Exercise instructions:
Render the text as a Markdown table with the columns Row and Line text, giving each line its own numbered row and leaving out blank lines. Start with the line containing "support my business" and go on through the line containing "rescription and with", including both of those lines.

[Provided entries]

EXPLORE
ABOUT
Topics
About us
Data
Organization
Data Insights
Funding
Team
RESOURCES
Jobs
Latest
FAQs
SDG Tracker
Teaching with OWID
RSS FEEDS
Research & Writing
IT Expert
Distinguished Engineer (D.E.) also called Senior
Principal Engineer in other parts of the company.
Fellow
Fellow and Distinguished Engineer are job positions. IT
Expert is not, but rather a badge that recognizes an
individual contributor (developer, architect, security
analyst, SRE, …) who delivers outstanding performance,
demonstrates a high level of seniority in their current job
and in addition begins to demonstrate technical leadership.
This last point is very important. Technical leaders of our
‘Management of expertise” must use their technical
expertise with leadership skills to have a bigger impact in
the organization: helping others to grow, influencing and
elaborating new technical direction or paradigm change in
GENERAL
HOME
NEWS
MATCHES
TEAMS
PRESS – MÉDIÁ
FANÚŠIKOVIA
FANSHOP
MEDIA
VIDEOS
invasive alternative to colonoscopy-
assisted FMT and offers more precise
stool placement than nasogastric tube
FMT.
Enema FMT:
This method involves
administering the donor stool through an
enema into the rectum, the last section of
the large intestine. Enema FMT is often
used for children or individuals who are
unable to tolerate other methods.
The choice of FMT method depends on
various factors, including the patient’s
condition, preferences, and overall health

[/Provided entries]
[Provided entries]

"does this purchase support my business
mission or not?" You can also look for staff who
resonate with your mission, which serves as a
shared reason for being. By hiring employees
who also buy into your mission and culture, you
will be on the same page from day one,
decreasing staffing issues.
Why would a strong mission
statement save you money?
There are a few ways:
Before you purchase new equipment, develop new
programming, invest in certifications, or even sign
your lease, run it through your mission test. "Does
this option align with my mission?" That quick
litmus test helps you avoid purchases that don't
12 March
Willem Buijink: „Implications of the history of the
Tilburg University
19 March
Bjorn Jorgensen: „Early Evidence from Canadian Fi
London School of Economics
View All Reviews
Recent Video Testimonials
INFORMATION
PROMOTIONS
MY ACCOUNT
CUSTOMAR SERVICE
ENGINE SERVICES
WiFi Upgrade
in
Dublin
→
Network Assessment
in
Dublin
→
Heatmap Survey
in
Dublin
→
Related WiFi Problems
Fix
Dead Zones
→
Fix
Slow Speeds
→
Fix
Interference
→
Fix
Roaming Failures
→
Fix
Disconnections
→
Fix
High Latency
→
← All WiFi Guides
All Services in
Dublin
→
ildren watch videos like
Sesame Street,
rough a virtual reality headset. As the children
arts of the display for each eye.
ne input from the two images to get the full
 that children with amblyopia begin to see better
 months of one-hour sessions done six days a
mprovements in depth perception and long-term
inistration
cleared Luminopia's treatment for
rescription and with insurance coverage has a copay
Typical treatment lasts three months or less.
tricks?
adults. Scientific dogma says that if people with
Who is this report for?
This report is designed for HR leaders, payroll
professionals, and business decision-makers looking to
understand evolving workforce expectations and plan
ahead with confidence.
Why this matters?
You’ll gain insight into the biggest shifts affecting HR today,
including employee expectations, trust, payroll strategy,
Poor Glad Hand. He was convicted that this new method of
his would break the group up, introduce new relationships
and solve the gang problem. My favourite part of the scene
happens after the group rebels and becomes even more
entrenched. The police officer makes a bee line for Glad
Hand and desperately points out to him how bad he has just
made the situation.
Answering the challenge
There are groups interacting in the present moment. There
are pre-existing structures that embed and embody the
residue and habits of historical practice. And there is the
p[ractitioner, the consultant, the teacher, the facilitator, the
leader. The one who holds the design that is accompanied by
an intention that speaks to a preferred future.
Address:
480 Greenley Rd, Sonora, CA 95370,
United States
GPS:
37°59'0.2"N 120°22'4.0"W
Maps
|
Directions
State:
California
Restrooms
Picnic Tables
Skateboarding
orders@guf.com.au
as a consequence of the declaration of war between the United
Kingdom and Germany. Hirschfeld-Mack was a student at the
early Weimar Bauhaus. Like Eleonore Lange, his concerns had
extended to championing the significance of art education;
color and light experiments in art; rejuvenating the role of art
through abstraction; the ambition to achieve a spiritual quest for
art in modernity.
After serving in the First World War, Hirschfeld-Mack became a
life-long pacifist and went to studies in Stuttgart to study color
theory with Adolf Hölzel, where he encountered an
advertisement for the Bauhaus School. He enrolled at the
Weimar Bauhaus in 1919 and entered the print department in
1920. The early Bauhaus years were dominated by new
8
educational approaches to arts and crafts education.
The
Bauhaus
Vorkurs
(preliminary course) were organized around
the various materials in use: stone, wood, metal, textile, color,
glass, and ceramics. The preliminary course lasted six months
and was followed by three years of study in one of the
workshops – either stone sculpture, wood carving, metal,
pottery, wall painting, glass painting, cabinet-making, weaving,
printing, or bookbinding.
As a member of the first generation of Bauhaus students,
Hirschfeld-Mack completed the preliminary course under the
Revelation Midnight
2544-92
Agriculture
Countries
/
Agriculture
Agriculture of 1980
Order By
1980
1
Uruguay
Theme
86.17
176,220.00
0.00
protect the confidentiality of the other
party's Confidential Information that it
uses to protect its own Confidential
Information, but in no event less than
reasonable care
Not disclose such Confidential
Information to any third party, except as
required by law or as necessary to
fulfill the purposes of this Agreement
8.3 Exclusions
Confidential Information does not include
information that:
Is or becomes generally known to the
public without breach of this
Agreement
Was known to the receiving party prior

[/Provided entries]

Output:
| Row | Line text |
|---|---|
| 1 | "does this purchase support my business |
| 2 | mission or not?" You can also look for staff who |
| 3 | resonate with your mission, which serves as a |
| 4 | shared reason for being. By hiring employees |
| 5 | who also buy into your mission and culture, you |
| 6 | will be on the same page from day one, |
| 7 | decreasing staffing issues. |
| 8 | Why would a strong mission |
| 9 | statement save you money? |
| 10 | There are a few ways: |
| 11 | Before you purchase new equipment, develop new |
| 12 | programming, invest in certifications, or even sign |
| 13 | your lease, run it through your mission test. "Does |
| 14 | this option align with my mission?" That quick |
| 15 | litmus test helps you avoid purchases that don't |
| 16 | 12 March |
| 17 | Willem Buijink: „Implications of the history of the |
| 18 | Tilburg University |
| 19 | 19 March |
| 20 | Bjorn Jorgensen: „Early Evidence from Canadian Fi |
| 21 | London School of Economics |
| 22 | View All Reviews |
| 23 | Recent Video Testimonials |
| 24 | INFORMATION |
| 25 | PROMOTIONS |
| 26 | MY ACCOUNT |
| 27 | CUSTOMAR SERVICE |
| 28 | ENGINE SERVICES |
| 29 | WiFi Upgrade |
| 30 | in |
| 31 | Dublin |
| 32 | → |
| 33 | Network Assessment |
| 34 | in |
| 35 | Dublin |
| 36 | → |
| 37 | Heatmap Survey |
| 38 | in |
| 39 | Dublin |
| 40 | → |
| 41 | Related WiFi Problems |
| 42 | Fix |
| 43 | Dead Zones |
| 44 | → |
| 45 | Fix |
| 46 | Slow Speeds |
| 47 | → |
| 48 | Fix |
| 49 | Interference |
| 50 | → |
| 51 | Fix |
| 52 | Roaming Failures |
| 53 | → |
| 54 | Fix |
| 55 | Disconnections |
| 56 | → |
| 57 | Fix |
| 58 | High Latency |
| 59 | → |
| 60 | ← All WiFi Guides |
| 61 | All Services in |
| 62 | Dublin |
| 63 | → |
| 64 | ildren watch videos like |
| 65 | Sesame Street, |
| 66 | rough a virtual reality headset. As the children |
| 67 | arts of the display for each eye. |
| 68 | ne input from the two images to get the full |
| 69 |  that children with amblyopia begin to see better |
| 70 |  months of one-hour sessions done six days a |
| 71 | mprovements in depth perception and long-term |
| 72 | inistration |
| 73 | cleared Luminopia's treatment for |
| 74 | rescription and with insurance coverage has a copay |